[LLVMdev] Postponing more passes in LTO
Sean Silva
chisophugis at gmail.com
Fri Dec 19 14:03:08 PST 2014
On Thu, Dec 18, 2014 at 2:16 PM, Sean Silva <chisophugis at gmail.com> wrote:
> Also, a couple notes about the use of standard deviation (and general
> stuff about benchmarking):
>
> 1. It is *vital* to keep in mind the distinction between a "sample
> statistic" and a "population statistic". A sample statistic is a statistic
> derived from the dataset of measured values, while a population statistic
> is a mathematical function of the underlying probability distribution of
> the phenomenon (some abstract "population" of possibilities) being sampled.
>
> 2. As you take more measurements, the standard deviation sample statistic
> converges to the standard deviation population statistic regardless of the
> underlying population distribution.
>
> 3. *Every* probability distribution has a defined standard deviation (it
> is just a mathematical function of the distribution). For a Gaussian
> distribution, the standard deviation (in conjunction with the mean)
> completely describes the probability distribution. This is emphatically
> *not* the case for all probability distributions [1]. In order to derive
> insight from a standard deviation sample statistic, you *must* a priori
> have a good reason to believe that the underlying probability
> distribution's standard deviation provides useful information about the
> actual distribution.
>
> 4. Any probability distribution can be made to have any standard deviation
> without changing its distribution shape (technically, at most a linear
> transformation of the coordinate is needed). To pick a random example, for
> a highly bimodal distribution the standard deviation doesn't really give
> you any useful information about the overall shape (and it doesn't exactly
> correspond between the spacing between the modes either).
>
> 5. The standard deviation is nothing more than a root-mean-square average.
> Basically, it is a very popular statistic because there is an *extremely
> powerful* way to model phenomena for which the root-mean-square average is
> the actual meaningful value that ties into the model. The theory I'm
> talking about is used extensively in almost every science and engineering
> discipline *outside of* software engineering (and the purely digital part
> of hardware) [2]. Since this modeling technique is rarely directly relevant
> in software, there is little reason to assume that the standard deviation
> is a good statistic (there may be a good reason to, but I haven't seen one).
>
> Okay, so I've cast doubt on the use of standard deviation (and actually an
> argument could be made against the mean too for similar reasons). On a more
> constructive note, what *is* a good small set of parameters to summarize
> measurements of program run time? One interesting model that was brought to
> my attention by Nick Lewycky is based on the following observation: most
> "perturbations" of the run time of a fixed program binary on a fixed chip
> and fixed OS are due to externalities that contend for (or otherwise
> deprive the program of) execution resources and therefore almost always
> make it *slower*.

■ Given material
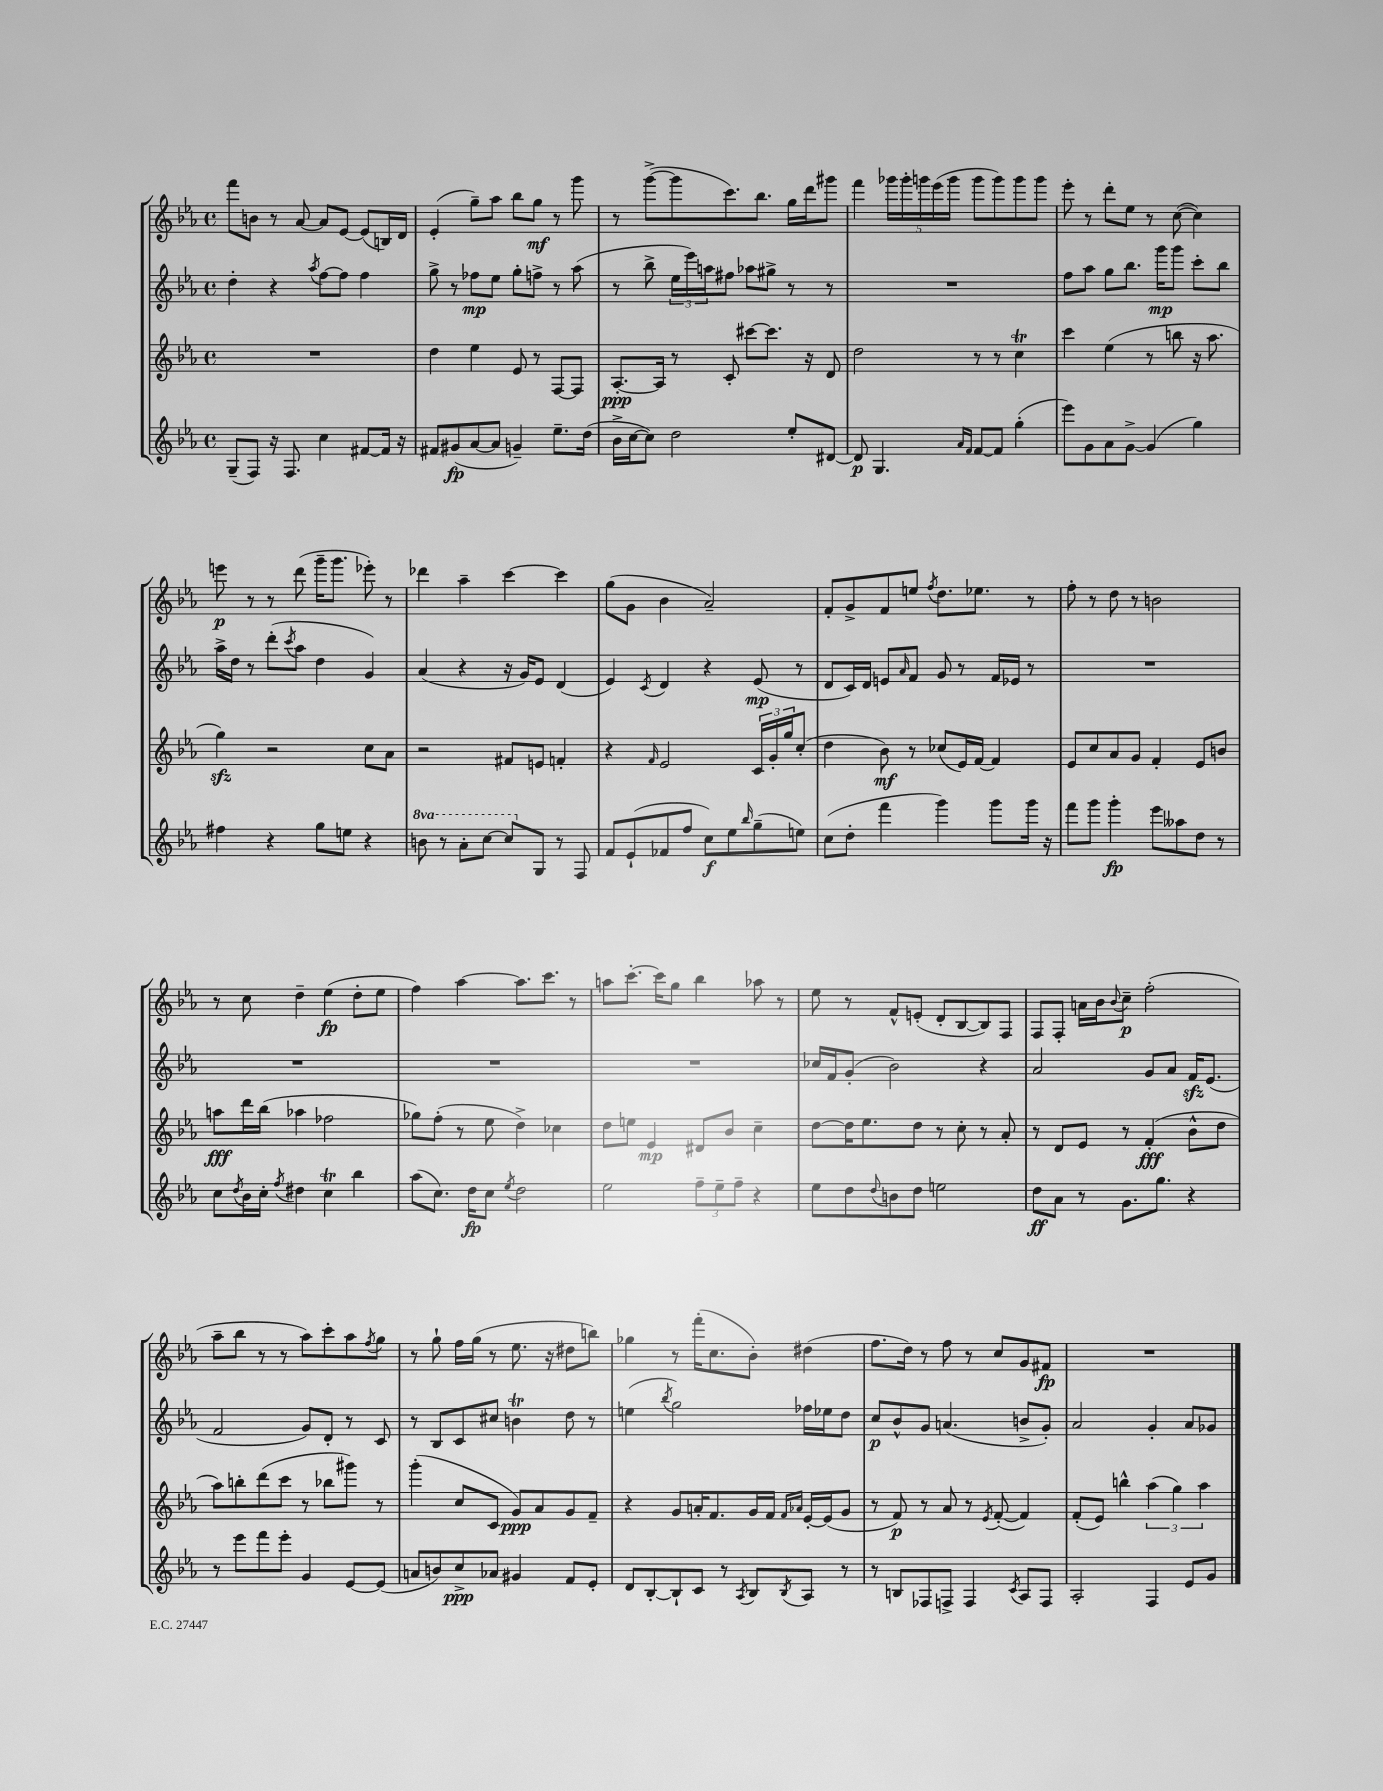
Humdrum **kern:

■ Set exercise 1
In the mailing-list post, which type of distribution is completely described by its standard deviation together with its mean?
■ Set exercise 2
Reproduce the mailing-list post from "[LLVMdev] Postponing more" to "possibilities) being sampled.", with both ends included.

■ Right answer 1
A Gaussian distribution.

■ Right answer 2
[LLVMdev] Postponing more passes in LTO
Sean Silva
chisophugis at gmail.com
Fri Dec 19 14:03:08 PST 2014
On Thu, Dec 18, 2014 at 2:16 PM, Sean Silva <chisophugis at gmail.com> wrote:
> Also, a couple notes about the use of standard deviation (and general
> stuff about benchmarking):
>
> 1. It is *vital* to keep in mind the distinction between a "sample
> statistic" and a "population statistic". A sample statistic is a statistic
> derived from the dataset of measured values, while a population statistic
> is a mathematical function of the underlying probability distribution of
> the phenomenon (some abstract "population" of possibilities) being sampled.